The idea is to find ways of tapping the creativity and optimism of youth as a means of engaging them in health promotion activism, which has proven effective locally and globally in the past. "We’re looking at a more strength-based approach," says Flicker.
The research is not only interdisciplinary, but collaborative – Randy Jackson, director of research at the Canadian Aboriginal AIDS Network, is the co-principal investigator, while co-investigators include Melanie Rivers, an educator for the past nine years for Chee Mamuk, an Aboriginal Program at the British Columbia Centre for Disease Control; and Jeanette Doucet, manager of Sexual Health and HIV Policy and Programming with Pauktuutit Inuit Women of Canada. Other university-based co-investigators include June Larkin, a professor in the University of Toronto’s Women and Gender Studies Institute and vice-principal of New College; Jean Paul Restoule, a professor at U of T’s Ontario Institute for Studies in Education; Tracey Prentice, a CIHR doctoral trainee at the University of Ottawa; and Claudia Mitchell, professor in the Faculty of Education, McGill University.

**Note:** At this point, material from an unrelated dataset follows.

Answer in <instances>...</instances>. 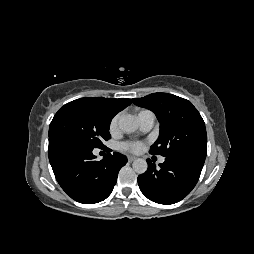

The study will explore how Aboriginal youth link structural inequalities with individual risk, HIV and Aboriginal culture; develop and disseminate community-specific HIV prevention and support materials by youth and for youth; and create a national digital repository of those materials. Flicker is hoping the arts-based approach will make a real difference in the lives of Aboriginal youth. She hopes it will lessen the stigma of the disease, open up dialogue and change how the communities deliver HIV/AIDS education. The first workshop will take place this fall in Toronto.